### Theory:

i) Division of a monomial by another monomial:

A monomial $40x{y}^{2}$ is divided by another monomial $10y$ will result in $\frac{40x{y}^{2}}{10y}=\frac{\overline{)10}×4×x×y×\overline{)y}}{\overline{)10}×\overline{)y}}=4\mathit{xy}$.

The result of dividing a monomial by another monomial will be a monomial.

ii) Division of a polynomial by a monomial:

Divide each term of the polynomial by the monomial to get the result of the division.

A polynomial $-12\mathit{xy}{z}^{3}+60$ is divided by a monomial $4z$ will result in:

$\frac{-12\mathit{xy}{z}^{3}+60}{4z}=\frac{-12\mathit{xy}{z}^{3}}{4z}+\frac{60}{4z}$.

$\begin{array}{l}=\frac{{\overline{)-12}}^{-3}×x×y×z×z×\overline{)z}}{\overline{)4}×\overline{)z}}+{\frac{\overline{)60}}{\overline{)4}z}}^{15}\\ \\ =-3\mathit{xy}{z}^{2}+\frac{15}{z}\end{array}$

Dividing any polynomial by a monomial will result in a polynomial.
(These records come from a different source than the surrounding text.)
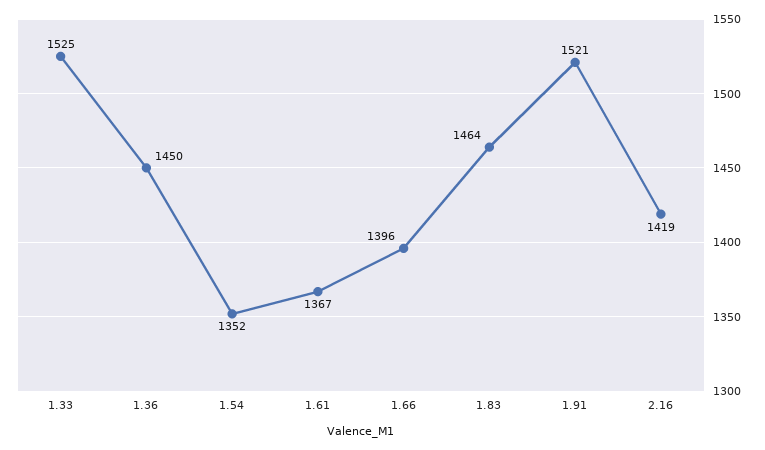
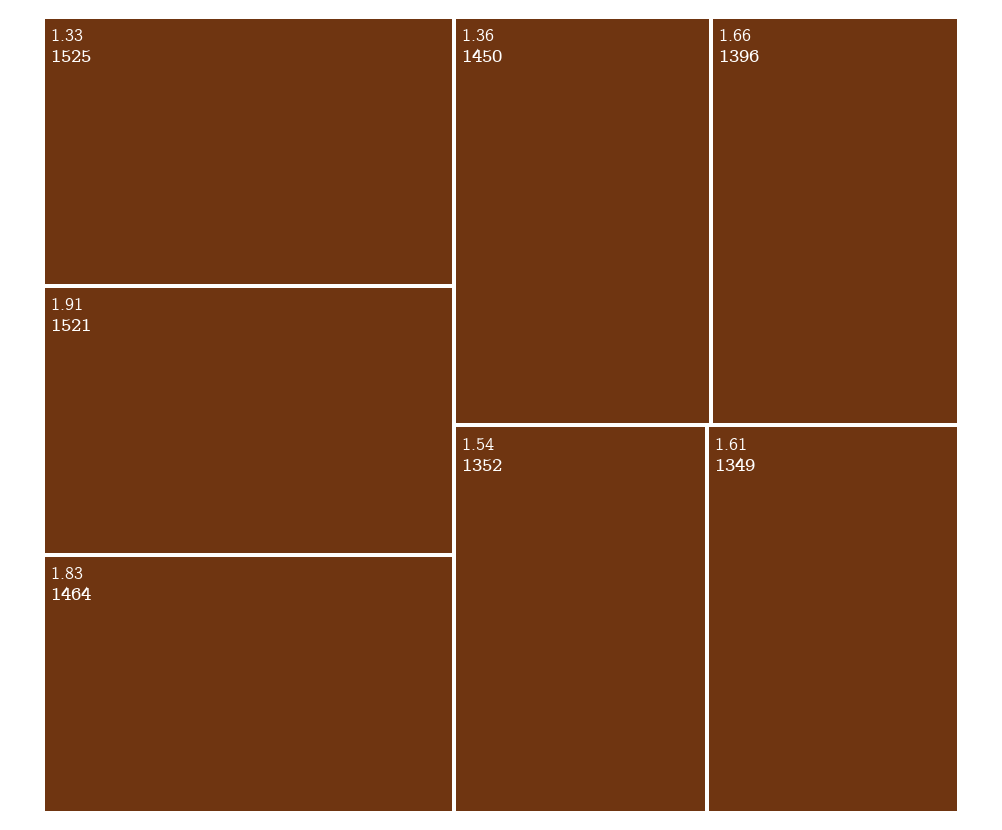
  {
    "1.33": 1525,
    "1.36": 1450,
    "1.54": 1352,
-   "1.61": 1367,
+   "1.61": 1349,
    "1.66": 1396,
    "1.83": 1464,
-   "1.91": 1521,
+   "1.91": 1521
-   "2.16": 1419
  }

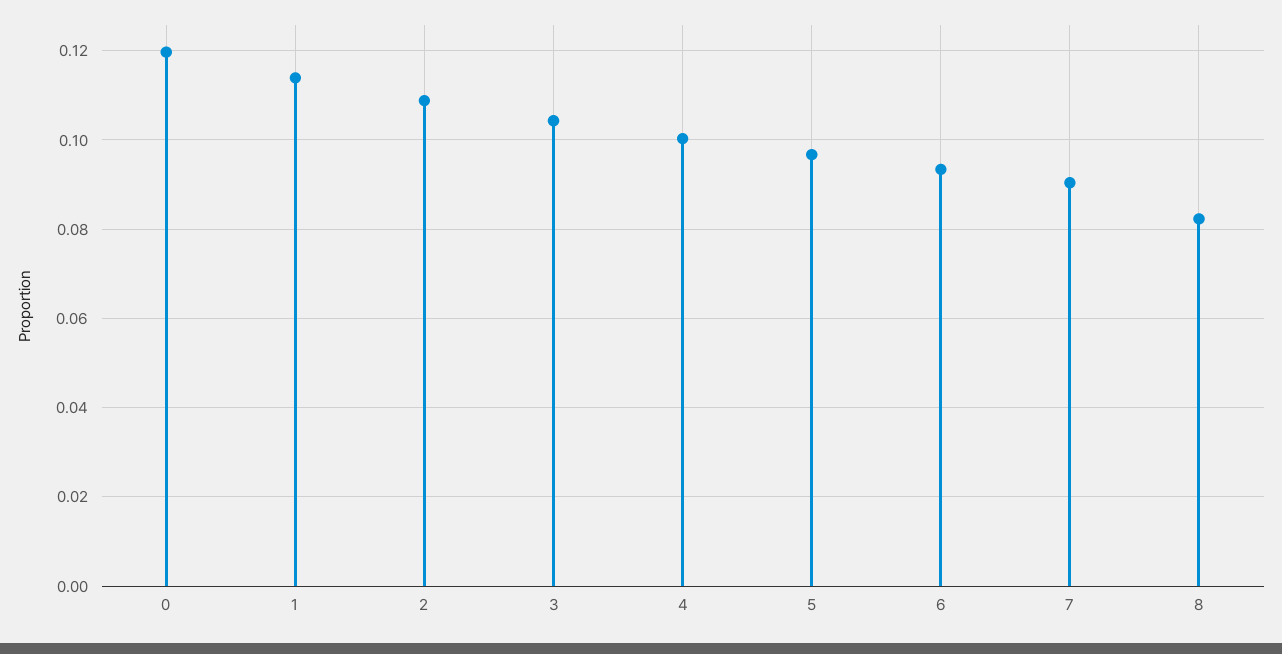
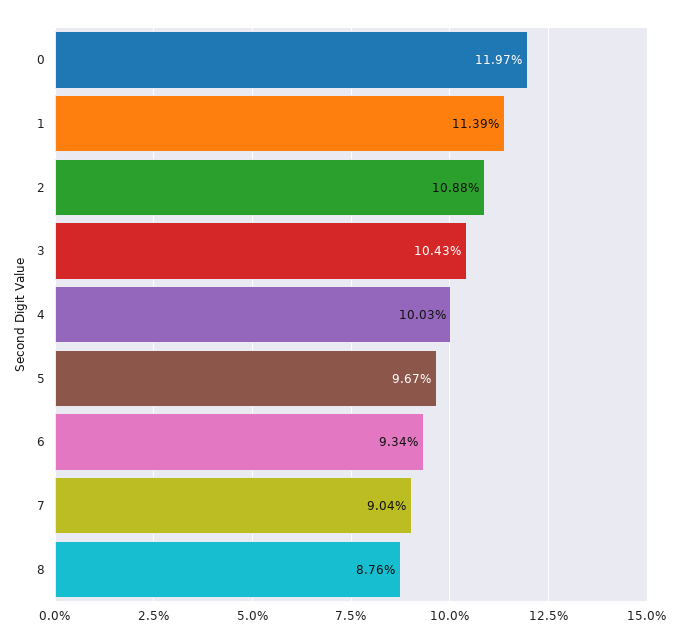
  {
    "0": 0.1197,
    "1": 0.1139,
    "2": 0.1088,
    "3": 0.1043,
    "4": 0.1003,
    "5": 0.0967,
    "6": 0.0934,
    "7": 0.0904,
-   "8": 0.082
+   "8": 0.0876
  }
The relation between the power of exponents and division of an algebraic expression by another algebraic expression:

$\frac{{a}^{n}}{{a}^{m}}={a}^{n}-{a}^{m},n>m,a\ne 0.$
$\frac{4x{y}^{2}}{2y}=2x{y}^{2-1}$
$=2\mathit{xy}$
When a monomial is divided by itself, we will get $$1$$.